Saved data entries:
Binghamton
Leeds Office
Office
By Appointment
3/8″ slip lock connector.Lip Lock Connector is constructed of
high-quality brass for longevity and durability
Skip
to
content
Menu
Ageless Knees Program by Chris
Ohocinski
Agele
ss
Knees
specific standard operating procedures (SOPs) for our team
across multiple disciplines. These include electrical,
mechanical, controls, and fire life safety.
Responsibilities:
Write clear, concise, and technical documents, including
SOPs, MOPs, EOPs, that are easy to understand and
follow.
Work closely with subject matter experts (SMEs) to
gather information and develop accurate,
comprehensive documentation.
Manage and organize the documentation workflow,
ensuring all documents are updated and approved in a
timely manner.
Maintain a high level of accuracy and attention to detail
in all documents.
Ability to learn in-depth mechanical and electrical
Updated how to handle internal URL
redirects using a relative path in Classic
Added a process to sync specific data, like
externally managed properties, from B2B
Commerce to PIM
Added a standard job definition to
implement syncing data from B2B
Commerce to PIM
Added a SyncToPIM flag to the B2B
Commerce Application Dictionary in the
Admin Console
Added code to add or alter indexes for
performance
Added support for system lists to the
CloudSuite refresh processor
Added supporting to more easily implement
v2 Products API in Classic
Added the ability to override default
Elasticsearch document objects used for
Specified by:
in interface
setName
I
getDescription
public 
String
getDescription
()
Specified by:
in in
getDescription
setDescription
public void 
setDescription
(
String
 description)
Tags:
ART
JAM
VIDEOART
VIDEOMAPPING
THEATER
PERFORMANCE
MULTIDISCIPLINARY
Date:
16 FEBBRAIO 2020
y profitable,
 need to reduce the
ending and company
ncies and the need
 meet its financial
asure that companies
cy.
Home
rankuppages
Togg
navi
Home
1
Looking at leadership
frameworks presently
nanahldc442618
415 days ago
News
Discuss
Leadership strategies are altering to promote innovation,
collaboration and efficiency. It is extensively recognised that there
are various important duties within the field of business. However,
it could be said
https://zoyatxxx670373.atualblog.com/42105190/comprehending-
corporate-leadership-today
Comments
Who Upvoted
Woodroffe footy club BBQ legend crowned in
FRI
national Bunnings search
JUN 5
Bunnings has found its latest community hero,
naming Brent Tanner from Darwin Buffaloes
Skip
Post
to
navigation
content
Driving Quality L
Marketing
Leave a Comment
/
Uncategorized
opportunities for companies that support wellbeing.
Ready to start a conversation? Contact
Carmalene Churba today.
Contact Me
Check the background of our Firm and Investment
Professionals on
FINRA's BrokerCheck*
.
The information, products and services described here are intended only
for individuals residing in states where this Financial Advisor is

■ What you have to do: Tally every line of the entries that contains the word "documentation", and respond with that number only.

■ Exercise response: 2